Kinetic energy of the electron, E_k = 120 eV

Planck’s constant, h = 6.6 × 10⁻³⁴ Js

Mass of an electron, m = 9.1 × 10⁻³¹ kg

Charge on an electron, e = 1.6 × 10⁻¹⁹ C

(a) For the electron, we can write the relation for kinetic energy as:

`"E"_"k" = 1/2"mv"^2`

Where,

v = Speed of the electron

∴ `"v"^2 = sqrt((2"eE"_"k")/"m")`

= `sqrt((2 xx 1.6 xx 10^(-19) xx 120)/(9.1 xx 10^(-31)))`

= `sqrt(42.198 xx 10^12)`

= 6.496 × 10⁶ m/s

Momentum of the electron, p = mv

= 9.1 × 10⁻³¹ × 6.496 × 10⁶

= 5.91 × 10⁻²⁴ kg m s⁻¹

Therefore, the momentum of the electron is 5.91 × 10⁻²⁴ kg m s⁻¹_.
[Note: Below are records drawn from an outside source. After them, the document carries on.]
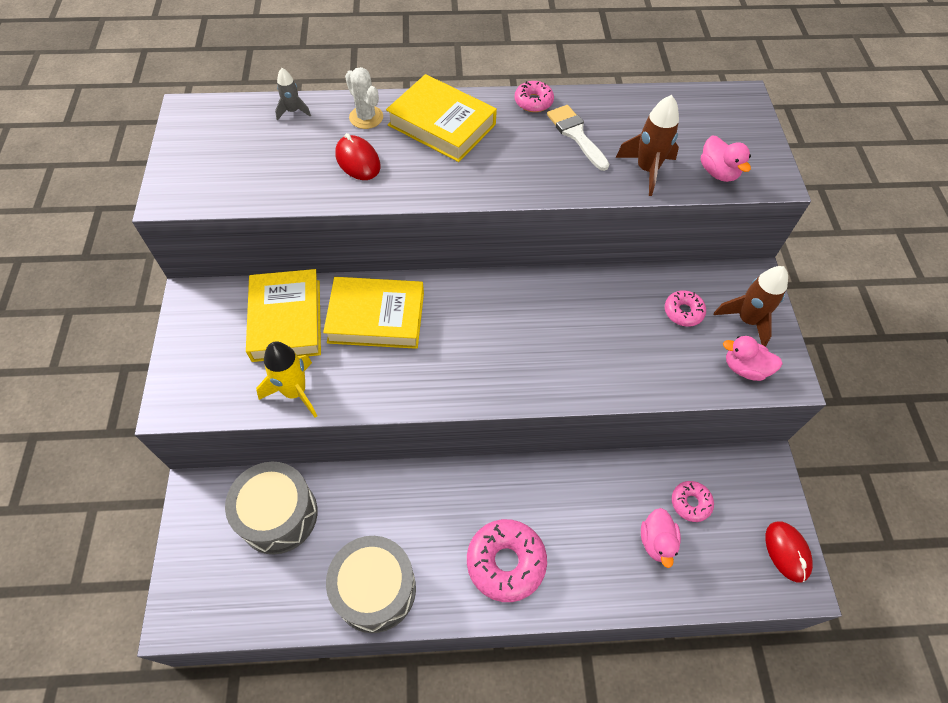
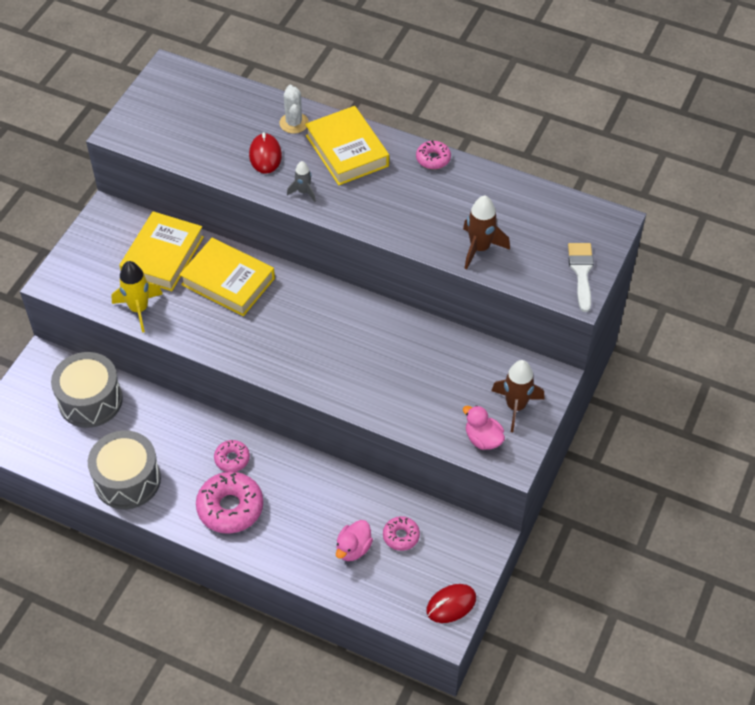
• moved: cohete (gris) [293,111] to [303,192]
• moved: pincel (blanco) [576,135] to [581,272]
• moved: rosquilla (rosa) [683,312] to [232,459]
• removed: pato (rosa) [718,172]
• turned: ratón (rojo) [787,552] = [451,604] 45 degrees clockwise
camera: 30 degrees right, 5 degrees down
(b) Speed of the electron, v = 6.496 × 10⁶ m/s

(c) De Broglie wavelength of an electron having a momentum p, is given as:

`lambda = "h"/"p"`

= `(6.6 xx 10^(-34))/(5.91 xx 10^(-24))`

= 1.116 × 10⁻¹⁰ m

= 0.112 nm

Therefore, the de Broglie wavelength of the electron is 0.112 nm.